- _Problem_
Please set out all the lines below as a Markdown table with two columns, Row and Text, where Row numbers each line in order. Leave out the blank lines and the pictures.

=== Section Start ===

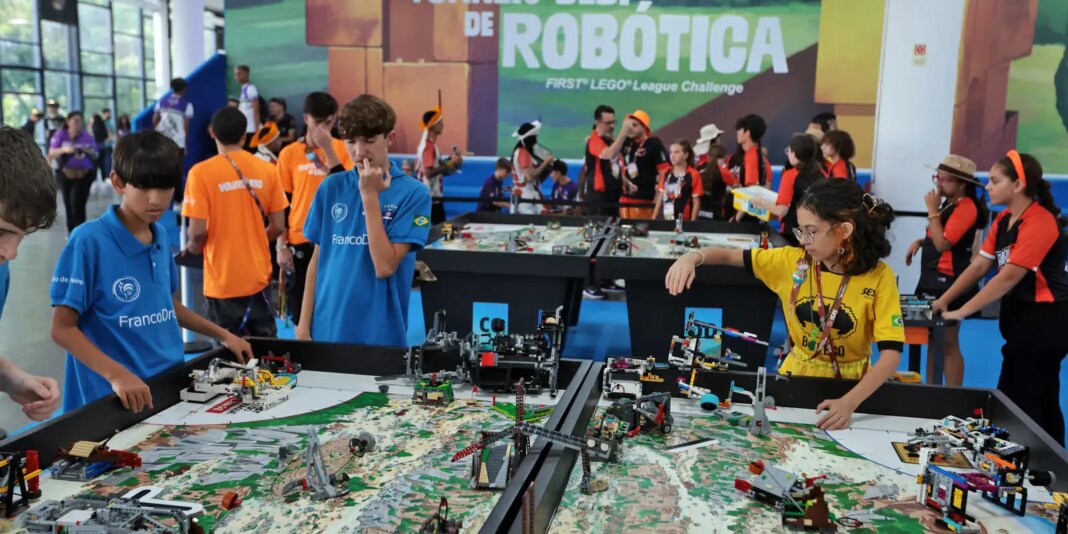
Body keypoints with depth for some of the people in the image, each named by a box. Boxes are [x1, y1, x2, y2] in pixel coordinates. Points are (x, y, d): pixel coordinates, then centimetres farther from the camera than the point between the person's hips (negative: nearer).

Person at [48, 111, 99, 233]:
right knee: (68, 203, 8)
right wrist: (64, 150, -23)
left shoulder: (87, 136, 1)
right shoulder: (61, 135, 0)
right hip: (66, 174, 2)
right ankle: (71, 232, 20)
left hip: (84, 174, -2)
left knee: (77, 202, -15)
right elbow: (51, 153, -5)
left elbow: (95, 156, 4)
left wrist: (89, 151, -18)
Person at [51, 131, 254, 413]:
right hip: (115, 397, -5)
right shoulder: (89, 241, -13)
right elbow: (63, 328, -12)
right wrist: (116, 374, -24)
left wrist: (223, 335, 16)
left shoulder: (161, 236, 5)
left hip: (171, 383, 5)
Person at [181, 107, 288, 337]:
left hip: (223, 281, -3)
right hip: (259, 276, 3)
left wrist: (193, 247, 7)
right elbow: (278, 227, 1)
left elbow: (198, 231, -15)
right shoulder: (267, 169, -2)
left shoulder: (201, 172, -11)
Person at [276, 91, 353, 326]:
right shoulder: (289, 153, 1)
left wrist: (328, 149, -16)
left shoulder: (342, 149, 2)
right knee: (300, 312, 6)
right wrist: (281, 245, -2)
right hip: (299, 241, 0)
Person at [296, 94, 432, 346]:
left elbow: (385, 267, -16)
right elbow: (318, 259, 7)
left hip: (380, 334, -3)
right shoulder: (331, 187, 3)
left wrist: (370, 195, -17)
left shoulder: (413, 192, -9)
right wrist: (304, 324, 4)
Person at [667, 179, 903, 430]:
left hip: (848, 387, -2)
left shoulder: (879, 277, -14)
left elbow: (891, 354, -18)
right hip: (795, 377, 2)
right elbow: (730, 256, -3)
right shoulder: (792, 261, -6)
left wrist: (850, 402, -32)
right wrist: (693, 257, -25)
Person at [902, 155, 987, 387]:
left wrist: (932, 210, -17)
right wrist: (920, 242, 7)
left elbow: (942, 243, -23)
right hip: (933, 278, 10)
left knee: (948, 344, -3)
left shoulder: (966, 207, -17)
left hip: (949, 282, -10)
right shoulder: (949, 203, 14)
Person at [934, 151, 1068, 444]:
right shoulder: (1003, 219, 6)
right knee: (1042, 400, 16)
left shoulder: (1040, 222, -21)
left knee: (1016, 401, -3)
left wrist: (960, 312, -22)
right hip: (1020, 314, 9)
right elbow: (978, 266, 5)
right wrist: (944, 300, -2)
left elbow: (1008, 278, -24)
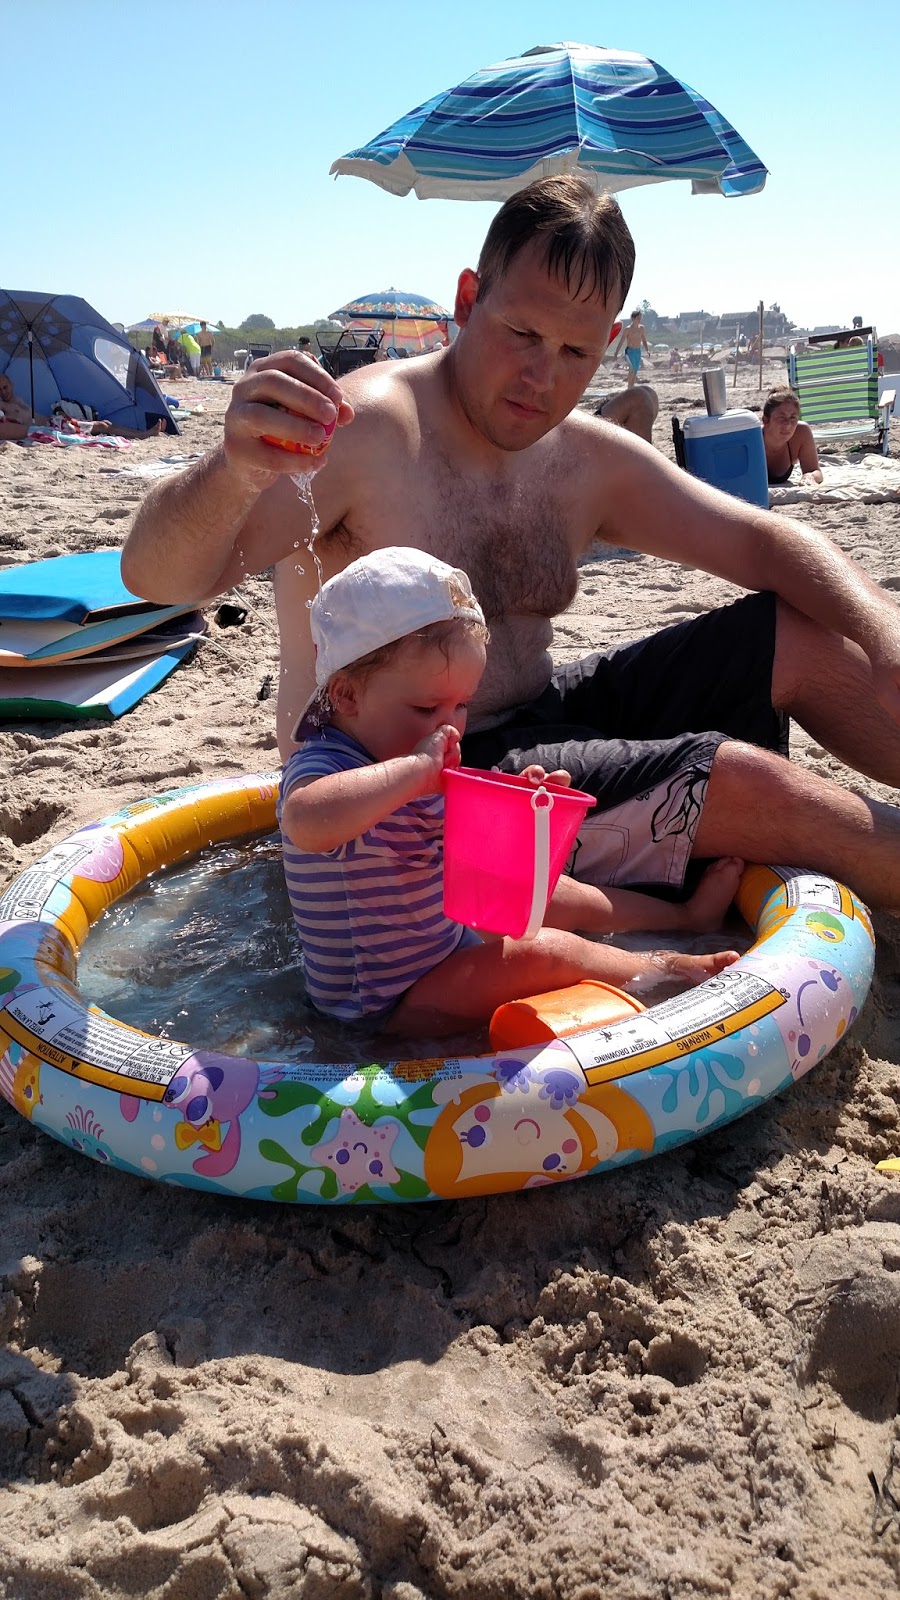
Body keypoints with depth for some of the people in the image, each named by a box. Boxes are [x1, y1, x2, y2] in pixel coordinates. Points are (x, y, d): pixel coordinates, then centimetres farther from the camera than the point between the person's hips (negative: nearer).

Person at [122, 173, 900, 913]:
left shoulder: (589, 459, 4)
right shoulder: (364, 430, -18)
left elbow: (762, 541, 6)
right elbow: (156, 574, -27)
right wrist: (233, 473, -50)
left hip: (537, 721, 8)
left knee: (803, 643, 3)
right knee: (744, 783, -22)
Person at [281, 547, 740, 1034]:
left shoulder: (412, 762, 1)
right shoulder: (323, 767, -29)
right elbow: (308, 822, -55)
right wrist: (417, 768, -47)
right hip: (389, 1002, -10)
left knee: (556, 893, 16)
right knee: (546, 952, -20)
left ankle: (686, 914, 38)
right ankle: (663, 969, 6)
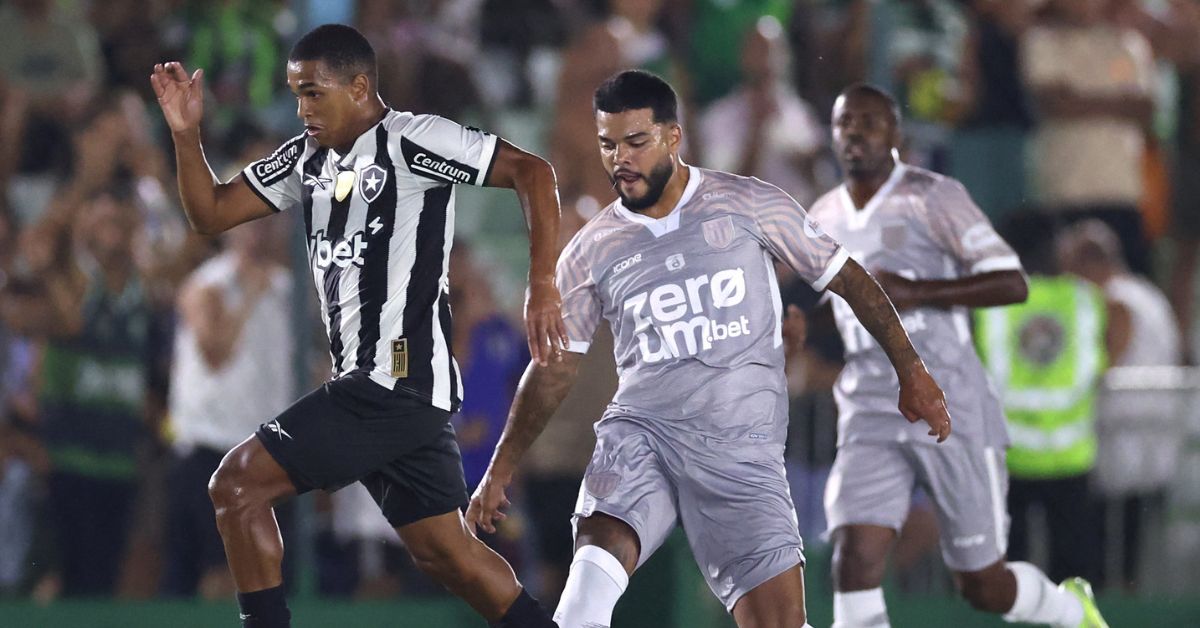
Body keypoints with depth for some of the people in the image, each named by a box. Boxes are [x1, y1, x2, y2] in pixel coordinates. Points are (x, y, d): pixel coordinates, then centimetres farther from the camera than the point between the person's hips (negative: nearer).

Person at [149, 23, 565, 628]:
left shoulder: (413, 141, -9)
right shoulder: (308, 157, 16)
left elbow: (531, 171, -13)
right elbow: (211, 212, 17)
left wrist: (542, 286, -21)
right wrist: (186, 132, 2)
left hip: (401, 375, -9)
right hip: (364, 380, 9)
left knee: (237, 483, -10)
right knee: (441, 549, 10)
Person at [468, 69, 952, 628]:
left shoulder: (746, 204, 3)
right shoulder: (591, 251, 9)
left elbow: (846, 278, 10)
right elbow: (555, 366, 18)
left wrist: (910, 370, 8)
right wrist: (500, 470, 18)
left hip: (743, 446, -1)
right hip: (639, 430, 1)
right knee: (599, 553, -31)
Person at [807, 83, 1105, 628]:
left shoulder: (932, 198, -7)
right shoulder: (823, 219, 12)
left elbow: (1013, 284, -15)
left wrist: (917, 293, -23)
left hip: (950, 413, -4)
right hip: (871, 418, 4)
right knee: (855, 560, -19)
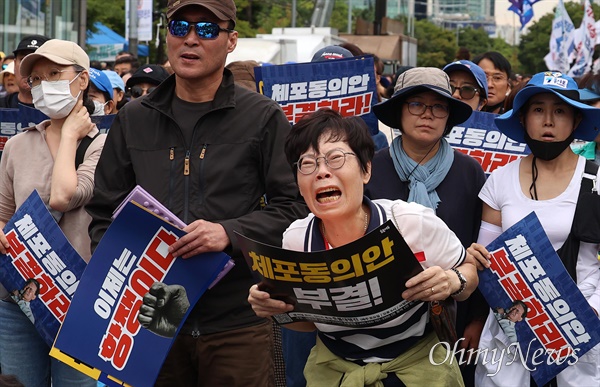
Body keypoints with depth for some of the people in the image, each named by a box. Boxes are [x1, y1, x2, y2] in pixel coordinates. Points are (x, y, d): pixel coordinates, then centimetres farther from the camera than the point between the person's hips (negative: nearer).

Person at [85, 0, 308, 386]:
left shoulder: (263, 117, 1)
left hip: (237, 324, -3)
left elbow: (294, 206, -3)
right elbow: (104, 213, 16)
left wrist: (230, 233, -17)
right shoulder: (133, 119, 12)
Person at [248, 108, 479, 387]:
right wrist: (276, 308, -19)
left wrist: (453, 282, -28)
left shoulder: (415, 223, -23)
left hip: (416, 362, -2)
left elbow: (468, 270, -5)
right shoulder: (295, 239, -15)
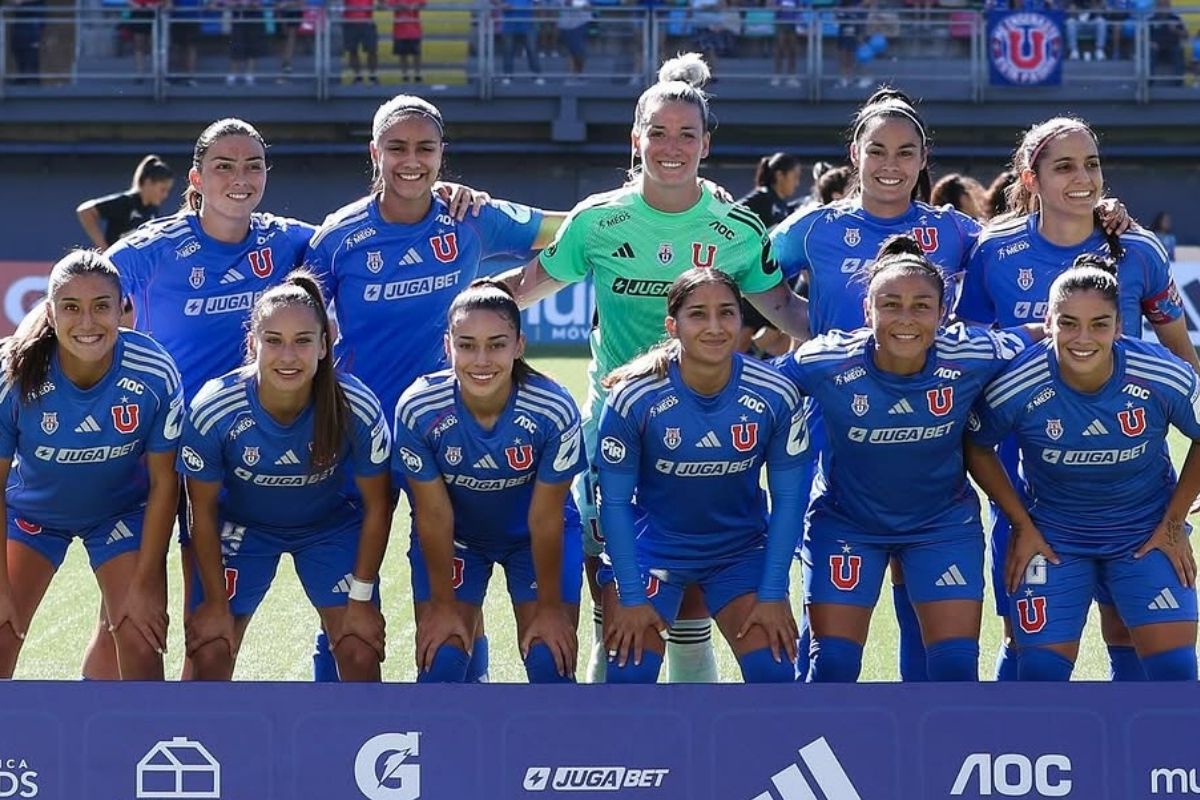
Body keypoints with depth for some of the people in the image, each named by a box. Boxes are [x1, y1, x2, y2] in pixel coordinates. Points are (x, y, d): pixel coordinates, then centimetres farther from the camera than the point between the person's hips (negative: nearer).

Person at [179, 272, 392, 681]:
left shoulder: (357, 409, -31)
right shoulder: (213, 411, -31)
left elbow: (376, 507, -14)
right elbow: (203, 512, -14)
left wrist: (361, 597, -9)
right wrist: (217, 602, -8)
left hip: (332, 525, 0)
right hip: (242, 525, 0)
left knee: (361, 654, -8)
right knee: (209, 652, -8)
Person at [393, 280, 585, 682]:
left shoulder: (554, 411, -31)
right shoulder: (419, 410, -30)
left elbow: (545, 518, -19)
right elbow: (434, 514, -17)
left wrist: (550, 606, -10)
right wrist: (443, 603, -9)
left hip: (537, 538, 0)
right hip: (454, 537, 1)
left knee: (551, 661, -9)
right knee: (439, 661, -8)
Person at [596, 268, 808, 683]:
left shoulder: (775, 396, -18)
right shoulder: (634, 398, -22)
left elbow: (787, 499, -7)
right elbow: (615, 502, -12)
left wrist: (772, 595, -8)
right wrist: (631, 597, -13)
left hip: (742, 550, 2)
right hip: (650, 547, -2)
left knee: (774, 671, -9)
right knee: (629, 671, -13)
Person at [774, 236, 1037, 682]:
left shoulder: (973, 357, -24)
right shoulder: (825, 363, -27)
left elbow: (1040, 337, -6)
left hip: (944, 523, 1)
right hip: (845, 523, -1)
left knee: (956, 669, -3)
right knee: (833, 665, -1)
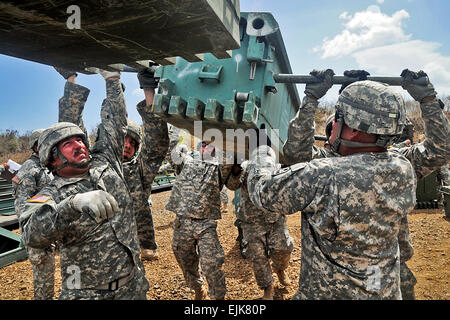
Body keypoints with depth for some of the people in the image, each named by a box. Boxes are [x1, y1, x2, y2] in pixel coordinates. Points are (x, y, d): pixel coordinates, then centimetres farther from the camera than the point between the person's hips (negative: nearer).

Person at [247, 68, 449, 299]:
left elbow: (260, 190, -18)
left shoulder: (322, 177, -31)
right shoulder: (403, 168, -14)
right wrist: (427, 97, 6)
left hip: (325, 293, -5)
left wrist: (262, 154, 0)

=== Section End ===

- _Exercise result_
| Row | Text |
|---|---|
| 1 | Body keypoints with depth for some of the people in the image, each named by a box. Boxes are [x1, y1, x2, y2] in pixel coordinates. Points are (x, y, d): pixel coordinates, then centimetres farther from the camera than the point between the person's hips (negative: nearer). |
| 2 | Person at [48, 111, 99, 233]: |
| 3 | right knee: (68, 203, 8) |
| 4 | right wrist: (64, 150, -23) |
| 5 | left shoulder: (87, 136, 1) |
| 6 | right shoulder: (61, 135, 0) |
| 7 | right hip: (66, 174, 2) |
| 8 | right ankle: (71, 232, 20) |
| 9 | left hip: (84, 174, -2) |
| 10 | left knee: (77, 202, -15) |
| 11 | right elbow: (51, 153, -5) |
| 12 | left elbow: (95, 156, 4) |
| 13 | left wrist: (89, 151, -18) |
| 14 | Person at [51, 131, 254, 413]: |
| 15 | right hip: (115, 397, -5) |
| 16 | right shoulder: (89, 241, -13) |
| 17 | right elbow: (63, 328, -12) |
| 18 | right wrist: (116, 374, -24) |
| 19 | left wrist: (223, 335, 16) |
| 20 | left shoulder: (161, 236, 5) |
| 21 | left hip: (171, 383, 5) |
| 22 | Person at [181, 107, 288, 337]: |
| 23 | left hip: (223, 281, -3) |
| 24 | right hip: (259, 276, 3) |
| 25 | left wrist: (193, 247, 7) |
| 26 | right elbow: (278, 227, 1) |
| 27 | left elbow: (198, 231, -15) |
| 28 | right shoulder: (267, 169, -2) |
| 29 | left shoulder: (201, 172, -11) |
| 30 | Person at [276, 91, 353, 326]: |
| 31 | right shoulder: (289, 153, 1) |
| 32 | left wrist: (328, 149, -16) |
| 33 | left shoulder: (342, 149, 2) |
| 34 | right knee: (300, 312, 6) |
| 35 | right wrist: (281, 245, -2) |
| 36 | right hip: (299, 241, 0) |
| 37 | Person at [296, 94, 432, 346]: |
| 38 | left elbow: (385, 267, -16) |
| 39 | right elbow: (318, 259, 7) |
| 40 | left hip: (380, 334, -3) |
| 41 | right shoulder: (331, 187, 3) |
| 42 | left wrist: (370, 195, -17) |
| 43 | left shoulder: (413, 192, -9) |
| 44 | right wrist: (304, 324, 4) |
| 45 | Person at [667, 179, 903, 430]: |
| 46 | left hip: (848, 387, -2) |
| 47 | left shoulder: (879, 277, -14) |
| 48 | left elbow: (891, 354, -18) |
| 49 | right hip: (795, 377, 2) |
| 50 | right elbow: (730, 256, -3) |
| 51 | right shoulder: (792, 261, -6) |
| 52 | left wrist: (850, 402, -32) |
| 53 | right wrist: (693, 257, -25) |
| 54 | Person at [902, 155, 987, 387]: |
| 55 | left wrist: (932, 210, -17) |
| 56 | right wrist: (920, 242, 7) |
| 57 | left elbow: (942, 243, -23) |
| 58 | right hip: (933, 278, 10) |
| 59 | left knee: (948, 344, -3) |
| 60 | left shoulder: (966, 207, -17) |
| 61 | left hip: (949, 282, -10) |
| 62 | right shoulder: (949, 203, 14) |
| 63 | Person at [934, 151, 1068, 444]: |
| 64 | right shoulder: (1003, 219, 6) |
| 65 | right knee: (1042, 400, 16) |
| 66 | left shoulder: (1040, 222, -21) |
| 67 | left knee: (1016, 401, -3) |
| 68 | left wrist: (960, 312, -22) |
| 69 | right hip: (1020, 314, 9) |
| 70 | right elbow: (978, 266, 5) |
| 71 | right wrist: (944, 300, -2) |
| 72 | left elbow: (1008, 278, -24) |
| 73 | Body keypoints with depth for some of the people in the image, each named by a box. Boxes are [x1, y1, x2, y2] in pixel coordinates. Points are (x, y, d): pixel coordinates, then centimetres farther from the camera than the point between the person's hips (negative: nearer). |
| 74 | Person at [122, 173, 900, 913]: |
| 75 | left shoulder: (589, 459, 4) |
| 76 | right shoulder: (364, 430, -18) |
| 77 | left elbow: (762, 541, 6) |
| 78 | right elbow: (156, 574, -27) |
| 79 | right wrist: (233, 473, -50) |
| 80 | left hip: (537, 721, 8) |
| 81 | left knee: (803, 643, 3) |
| 82 | right knee: (744, 783, -22) |
| 83 | Person at [281, 547, 740, 1034]: |
| 84 | left shoulder: (412, 762, 1) |
| 85 | right shoulder: (323, 767, -29) |
| 86 | right elbow: (308, 822, -55) |
| 87 | right wrist: (417, 768, -47) |
| 88 | right hip: (389, 1002, -10) |
| 89 | left knee: (556, 893, 16) |
| 90 | right knee: (546, 952, -20) |
| 91 | left ankle: (686, 914, 38) |
| 92 | right ankle: (663, 969, 6) |
| 93 | Body keypoints with depth for some of the people in the image, each named by a box. Boxes are [x1, y1, x2, y2] in pixel coordinates. Points are (x, y, d): pixel coordinates, then centimetres farther from the camera than the point between the person's hips (negative: nearer). |
| 94 | Person at [149, 23, 565, 628]: |
| 95 | left shoulder: (413, 141, -9) |
| 96 | right shoulder: (308, 157, 16) |
| 97 | left elbow: (531, 171, -13) |
| 98 | right elbow: (211, 212, 17) |
| 99 | left wrist: (542, 286, -21) |
| 100 | right wrist: (186, 132, 2) |
| 101 | left hip: (401, 375, -9) |
| 102 | right hip: (364, 380, 9) |
| 103 | left knee: (237, 483, -10) |
| 104 | right knee: (441, 549, 10) |
| 105 | Person at [468, 69, 952, 628]: |
| 106 | left shoulder: (746, 204, 3) |
| 107 | right shoulder: (591, 251, 9) |
| 108 | left elbow: (846, 278, 10) |
| 109 | right elbow: (555, 366, 18) |
| 110 | left wrist: (910, 370, 8) |
| 111 | right wrist: (500, 470, 18) |
| 112 | left hip: (743, 446, -1) |
| 113 | right hip: (639, 430, 1) |
| 114 | right knee: (599, 553, -31) |
| 115 | Person at [807, 83, 1105, 628]: |
| 116 | left shoulder: (932, 198, -7) |
| 117 | right shoulder: (823, 219, 12) |
| 118 | left elbow: (1013, 284, -15) |
| 119 | left wrist: (917, 293, -23) |
| 120 | left hip: (950, 413, -4) |
| 121 | right hip: (871, 418, 4) |
| 122 | right knee: (855, 560, -19) |
| 123 | Body keypoints with depth for some of the people in the image, each named by a box. Boxes are [x1, y1, x2, y2] in pixel coordinates. Points are (x, y, d): pixel coordinates, then centimetres farther from the camera than the point between the person's hips (negative: nearer). |
| 124 | Person at [85, 0, 308, 386]: |
| 125 | left shoulder: (263, 117, 1) |
| 126 | left hip: (237, 324, -3) |
| 127 | left elbow: (294, 206, -3) |
| 128 | right elbow: (104, 213, 16) |
| 129 | left wrist: (230, 233, -17) |
| 130 | right shoulder: (133, 119, 12) |
| 131 | Person at [248, 108, 479, 387]: |
| 132 | right wrist: (276, 308, -19) |
| 133 | left wrist: (453, 282, -28) |
| 134 | left shoulder: (415, 223, -23) |
| 135 | left hip: (416, 362, -2) |
| 136 | left elbow: (468, 270, -5) |
| 137 | right shoulder: (295, 239, -15) |
| 138 | Body keypoints with depth for some of the people in the image, each named by a box. Boxes are [x1, y1, x2, y2] in pixel coordinates. Points are (x, y, d): pixel coordinates, then centimetres farther from the camera than the point between the person's hips (negative: nearer). |
| 139 | Person at [179, 272, 392, 681]: |
| 140 | left shoulder: (357, 409, -31) |
| 141 | right shoulder: (213, 411, -31) |
| 142 | left elbow: (376, 507, -14) |
| 143 | right elbow: (203, 512, -14) |
| 144 | left wrist: (361, 597, -9) |
| 145 | right wrist: (217, 602, -8) |
| 146 | left hip: (332, 525, 0) |
| 147 | right hip: (242, 525, 0) |
| 148 | left knee: (361, 654, -8) |
| 149 | right knee: (209, 652, -8) |
| 150 | Person at [393, 280, 585, 682]: |
| 151 | left shoulder: (554, 411, -31) |
| 152 | right shoulder: (419, 410, -30) |
| 153 | left elbow: (545, 518, -19) |
| 154 | right elbow: (434, 514, -17) |
| 155 | left wrist: (550, 606, -10) |
| 156 | right wrist: (443, 603, -9) |
| 157 | left hip: (537, 538, 0) |
| 158 | right hip: (454, 537, 1) |
| 159 | left knee: (551, 661, -9) |
| 160 | right knee: (439, 661, -8) |
| 161 | Person at [596, 268, 808, 683]: |
| 162 | left shoulder: (775, 396, -18) |
| 163 | right shoulder: (634, 398, -22) |
| 164 | left elbow: (787, 499, -7) |
| 165 | right elbow: (615, 502, -12) |
| 166 | left wrist: (772, 595, -8) |
| 167 | right wrist: (631, 597, -13) |
| 168 | left hip: (742, 550, 2) |
| 169 | right hip: (650, 547, -2) |
| 170 | left knee: (774, 671, -9) |
| 171 | right knee: (629, 671, -13) |
| 172 | Person at [774, 236, 1037, 682]: |
| 173 | left shoulder: (973, 357, -24) |
| 174 | right shoulder: (825, 363, -27) |
| 175 | left elbow: (1040, 337, -6) |
| 176 | left hip: (944, 523, 1) |
| 177 | right hip: (845, 523, -1) |
| 178 | left knee: (956, 669, -3) |
| 179 | right knee: (833, 665, -1) |
| 180 | Body keypoints with depth for some of the people in the image, each named by a box. Boxes are [x1, y1, x2, y2] in pixel coordinates. Points are (x, y, d): pixel coordinates, then centimetres farther from the camera than the point between the person's hips (negative: nearer). |
| 181 | Person at [247, 68, 449, 299]: |
| 182 | left elbow: (260, 190, -18) |
| 183 | left shoulder: (322, 177, -31) |
| 184 | right shoulder: (403, 168, -14) |
| 185 | right wrist: (427, 97, 6) |
| 186 | left hip: (325, 293, -5) |
| 187 | left wrist: (262, 154, 0) |